Tertiary protein structure prediction is one of the most challenging problems in structural bioinformatics based on the combinatorial explosion of plausible shapes that a protein can assume. In this project, a new computational approach for this problem was proposed using information from the Protein Data Bank regarding the neighborhood of amino acids (protein building blocks) and their propensity to assume a certain three-dimensional structure.
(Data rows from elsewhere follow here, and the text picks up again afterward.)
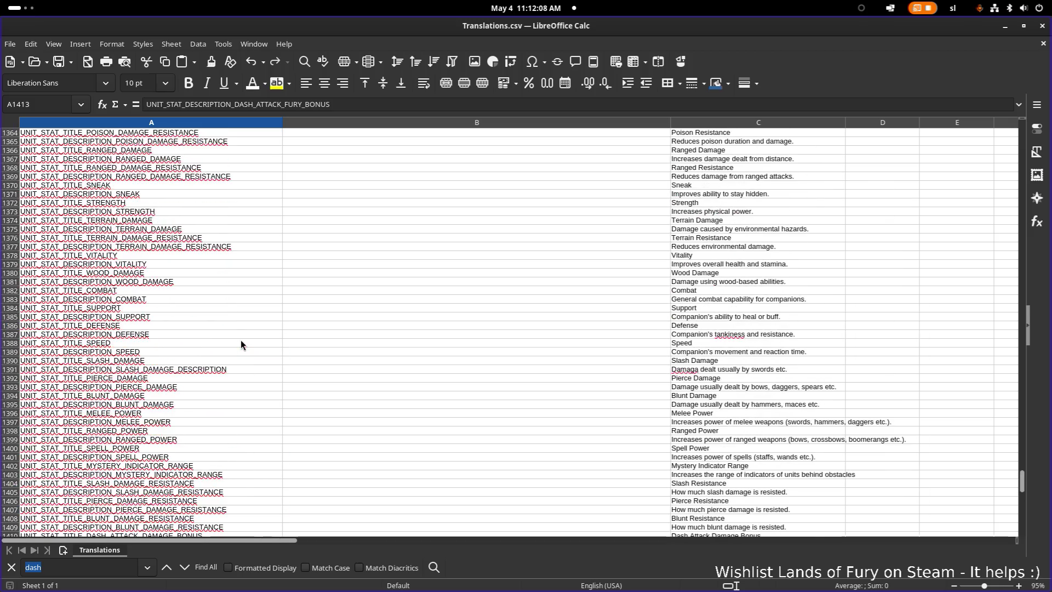
scroll(199, 466, down, 1)
Add UNIT_STAT_TITLE_DASH_RECHARGE_RATE in A1418 and UNIT_STAT_DESCRIPTION_DASH_RECHARGE_RATE in A1419
click(183, 508)
click(193, 504)
text(UNIT_STAT_TITLE_DASH_RECHARGE_RATE)
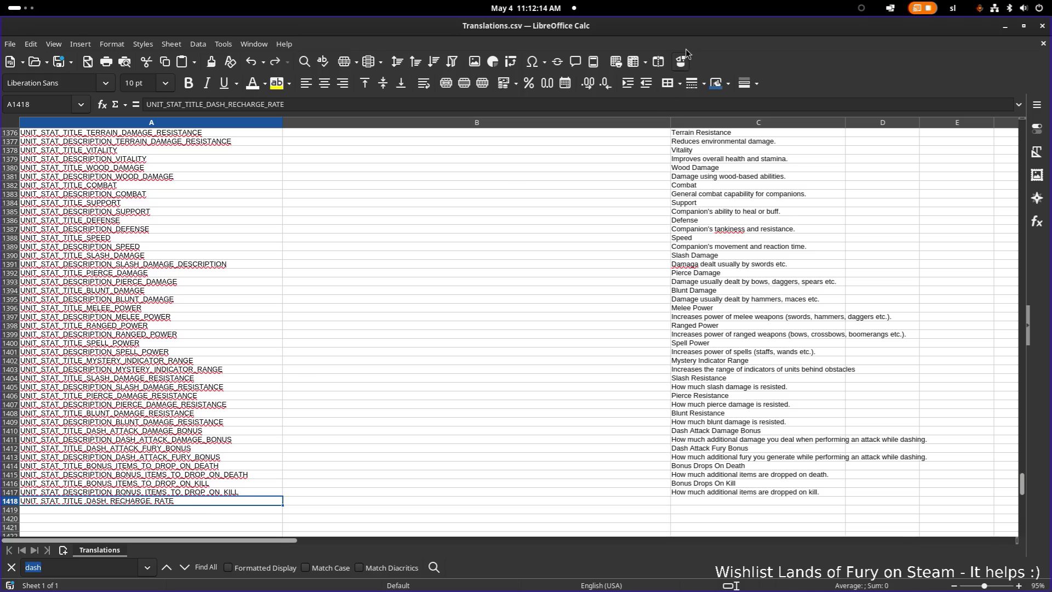
click(213, 519)
click(195, 512)
text(UNIT_STAT_TITLE_DASH_RECHARGE_RATE)
double_click(77, 512)
drag(84, 510, 62, 510)
text(DE)
text(SCRIPTION)
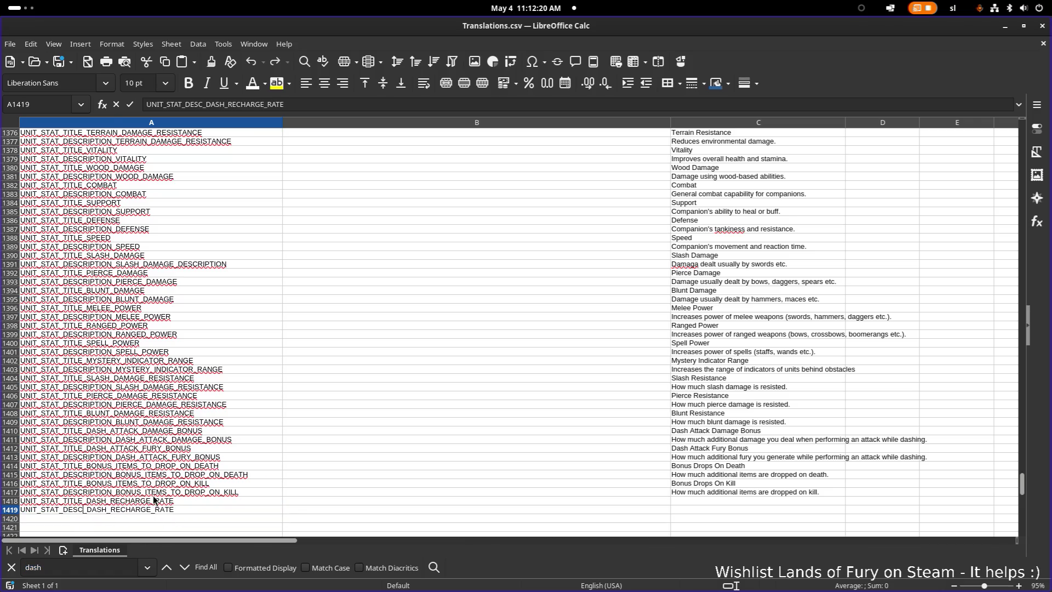
Enter English texts 'Dash Recharge Rate' and 'How fast dashes recharge.' in C1418 and C1419
click(723, 499)
text(Dash Recharge)
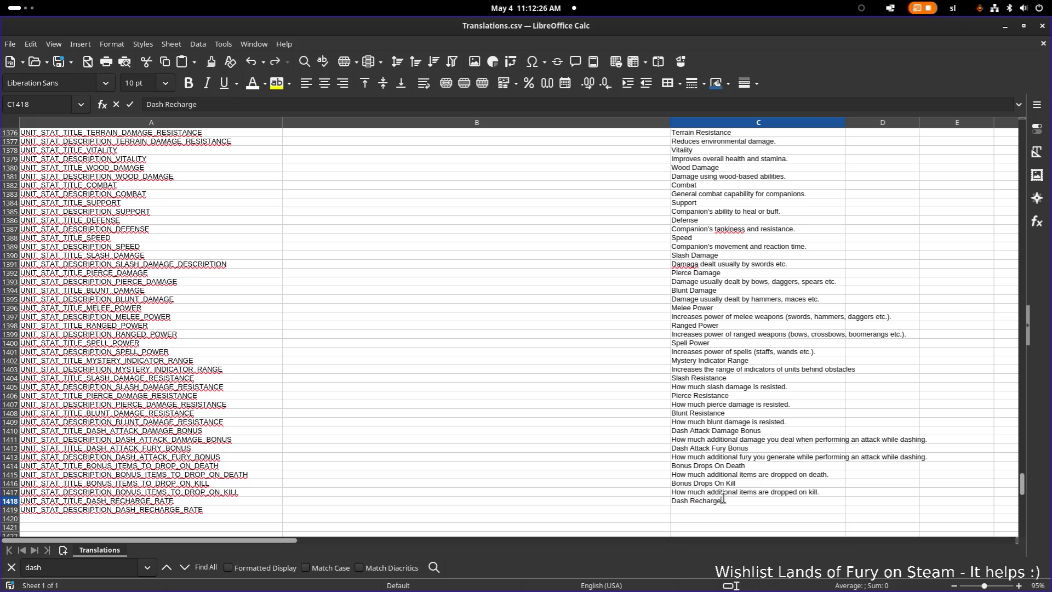
text( Rate)
click(727, 516)
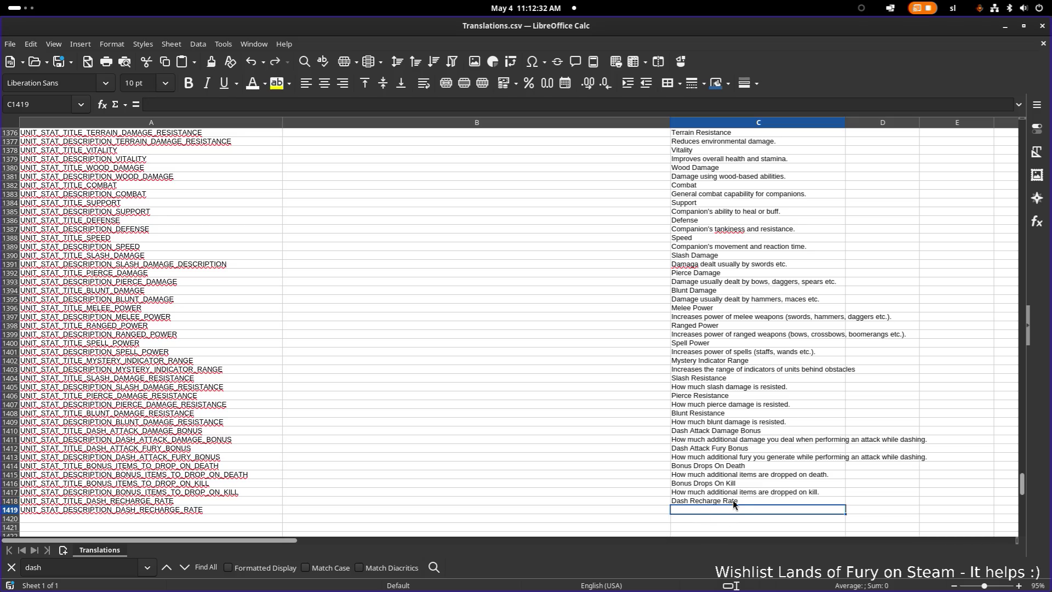
double_click(721, 509)
text(How )
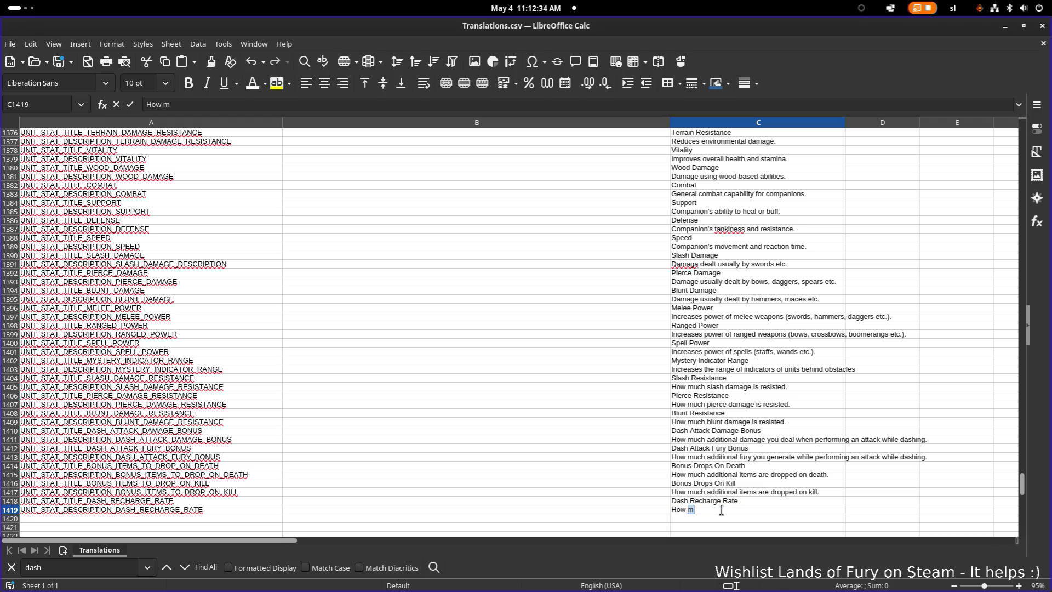
text(fast the rechager)
key(BackSpace)
key(BackSpace)
text(e)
This project involved the Python development of two metaheuristics to optimize the physicochemical function that governs the folding mechanism that is related to the active form of the protein, which is a possible therapeutic target for personalized medicine. I developed a Python implementation which is a Particle Swarm Optimisation (PSO) approach for Protein Structure Prediction, an NP-complete problem, using information from the Angle Probability List. Performed data analysis, interpretation of results and co-wrote the paper. My participation in this project with the PSO approach to protein structure prediction contributed to demonstrate the improvement in predictive performance related to the use of the angle probability list. This project was peer-reviewed published in the Journal of Computational Biology and Chemistry and has 31 citations. Technologies used in the project: Python, SciPy, NumPy, Artificial Intelligence, Optimization, Metaheuristics.
2020 - Present (3 years)
Create and implement data analysis pipelines, including data access, ingestion, munging / manipulation / cleansing, analysis / modelling, testing, deployment / integration into business applications and services.
Enhance operational aspects of businesses by increasing control of the company's data.
Working in cross-functional teams to provide data-driven solutions for increased efficiency and productivity.
Worked on the research of automated classification of ultrasonic vocalization patterns in a genetic mouse model of autism spectrum disorder.
Applied information-theoretic and statistical approaches to the study of vocalization patterns in wild-type and heterozygous Tbx1 mice, which show distinct phenotype in terms of neuronal development and social communication. Supervisor: Pilib Ó Broin, PhD
Performed data analysis, interpretation of results and co-wrote the paper.